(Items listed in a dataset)
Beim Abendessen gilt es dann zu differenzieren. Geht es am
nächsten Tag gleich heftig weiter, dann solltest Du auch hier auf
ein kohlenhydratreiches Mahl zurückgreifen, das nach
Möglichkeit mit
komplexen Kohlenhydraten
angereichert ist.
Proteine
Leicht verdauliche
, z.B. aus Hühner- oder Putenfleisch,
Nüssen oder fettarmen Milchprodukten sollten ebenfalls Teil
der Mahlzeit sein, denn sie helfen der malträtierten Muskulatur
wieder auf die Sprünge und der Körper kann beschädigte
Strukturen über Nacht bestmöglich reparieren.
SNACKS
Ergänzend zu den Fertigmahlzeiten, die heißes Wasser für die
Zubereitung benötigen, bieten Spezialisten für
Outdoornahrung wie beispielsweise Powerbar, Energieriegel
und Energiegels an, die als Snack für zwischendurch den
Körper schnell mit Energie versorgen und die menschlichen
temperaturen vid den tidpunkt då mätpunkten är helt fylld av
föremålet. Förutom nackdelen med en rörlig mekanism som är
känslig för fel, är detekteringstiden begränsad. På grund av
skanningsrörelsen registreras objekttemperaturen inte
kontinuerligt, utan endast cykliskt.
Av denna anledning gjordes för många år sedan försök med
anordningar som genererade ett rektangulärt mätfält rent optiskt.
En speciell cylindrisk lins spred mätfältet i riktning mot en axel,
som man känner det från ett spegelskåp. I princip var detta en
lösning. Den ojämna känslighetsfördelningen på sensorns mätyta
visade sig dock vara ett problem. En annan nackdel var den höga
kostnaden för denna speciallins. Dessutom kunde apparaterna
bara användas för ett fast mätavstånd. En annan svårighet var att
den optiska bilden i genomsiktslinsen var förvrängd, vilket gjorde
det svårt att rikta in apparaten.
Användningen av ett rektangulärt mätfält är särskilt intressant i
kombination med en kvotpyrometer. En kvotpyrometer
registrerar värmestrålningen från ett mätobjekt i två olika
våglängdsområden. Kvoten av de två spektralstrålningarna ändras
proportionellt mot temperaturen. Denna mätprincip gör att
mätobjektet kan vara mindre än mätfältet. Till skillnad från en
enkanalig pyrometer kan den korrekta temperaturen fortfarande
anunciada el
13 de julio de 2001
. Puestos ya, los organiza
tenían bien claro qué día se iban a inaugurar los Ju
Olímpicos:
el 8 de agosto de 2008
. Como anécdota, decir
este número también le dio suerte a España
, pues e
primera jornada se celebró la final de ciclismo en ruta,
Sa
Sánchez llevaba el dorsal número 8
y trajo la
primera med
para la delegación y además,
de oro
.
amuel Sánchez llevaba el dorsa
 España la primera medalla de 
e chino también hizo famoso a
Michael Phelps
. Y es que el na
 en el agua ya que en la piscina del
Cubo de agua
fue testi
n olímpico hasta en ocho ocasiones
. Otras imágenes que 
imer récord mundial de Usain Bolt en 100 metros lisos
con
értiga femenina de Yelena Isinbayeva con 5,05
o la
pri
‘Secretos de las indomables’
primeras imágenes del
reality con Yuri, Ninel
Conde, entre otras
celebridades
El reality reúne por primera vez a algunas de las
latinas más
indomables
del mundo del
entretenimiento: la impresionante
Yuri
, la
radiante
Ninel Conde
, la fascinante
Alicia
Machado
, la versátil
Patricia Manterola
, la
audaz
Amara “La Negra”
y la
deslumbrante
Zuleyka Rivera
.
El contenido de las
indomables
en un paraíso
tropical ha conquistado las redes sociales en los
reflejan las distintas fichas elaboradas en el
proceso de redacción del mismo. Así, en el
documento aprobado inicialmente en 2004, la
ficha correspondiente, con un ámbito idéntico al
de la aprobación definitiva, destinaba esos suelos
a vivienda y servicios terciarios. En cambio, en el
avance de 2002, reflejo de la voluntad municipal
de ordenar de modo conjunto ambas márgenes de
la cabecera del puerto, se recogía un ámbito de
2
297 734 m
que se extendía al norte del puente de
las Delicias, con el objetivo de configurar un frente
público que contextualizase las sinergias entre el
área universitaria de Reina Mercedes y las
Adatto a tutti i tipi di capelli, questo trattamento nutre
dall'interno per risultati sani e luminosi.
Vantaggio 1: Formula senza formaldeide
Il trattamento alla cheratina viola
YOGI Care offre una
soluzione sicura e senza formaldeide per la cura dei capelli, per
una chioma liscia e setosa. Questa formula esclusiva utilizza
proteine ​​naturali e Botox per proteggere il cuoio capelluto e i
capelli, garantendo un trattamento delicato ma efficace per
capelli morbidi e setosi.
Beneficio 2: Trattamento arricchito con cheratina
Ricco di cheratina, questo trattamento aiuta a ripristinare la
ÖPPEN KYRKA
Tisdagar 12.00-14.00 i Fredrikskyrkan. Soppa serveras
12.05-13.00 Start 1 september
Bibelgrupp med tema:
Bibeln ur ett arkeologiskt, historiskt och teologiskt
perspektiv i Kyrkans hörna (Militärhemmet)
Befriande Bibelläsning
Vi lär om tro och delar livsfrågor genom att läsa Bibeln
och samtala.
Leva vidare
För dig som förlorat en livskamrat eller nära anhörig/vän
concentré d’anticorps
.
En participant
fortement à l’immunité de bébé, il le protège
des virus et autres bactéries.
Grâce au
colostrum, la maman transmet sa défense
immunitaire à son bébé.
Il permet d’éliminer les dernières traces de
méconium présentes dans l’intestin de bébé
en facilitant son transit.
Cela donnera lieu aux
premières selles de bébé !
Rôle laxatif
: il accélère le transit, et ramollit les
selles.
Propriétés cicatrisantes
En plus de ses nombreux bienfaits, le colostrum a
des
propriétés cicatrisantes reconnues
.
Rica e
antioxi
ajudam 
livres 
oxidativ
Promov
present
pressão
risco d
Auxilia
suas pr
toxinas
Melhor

> _Task brief_:
Look through the records for the word "Sánchez". Every line that has it should be copied.

> _Task answer_:
Sánchez llevaba el dorsal número 8
amuel Sánchez llevaba el dorsa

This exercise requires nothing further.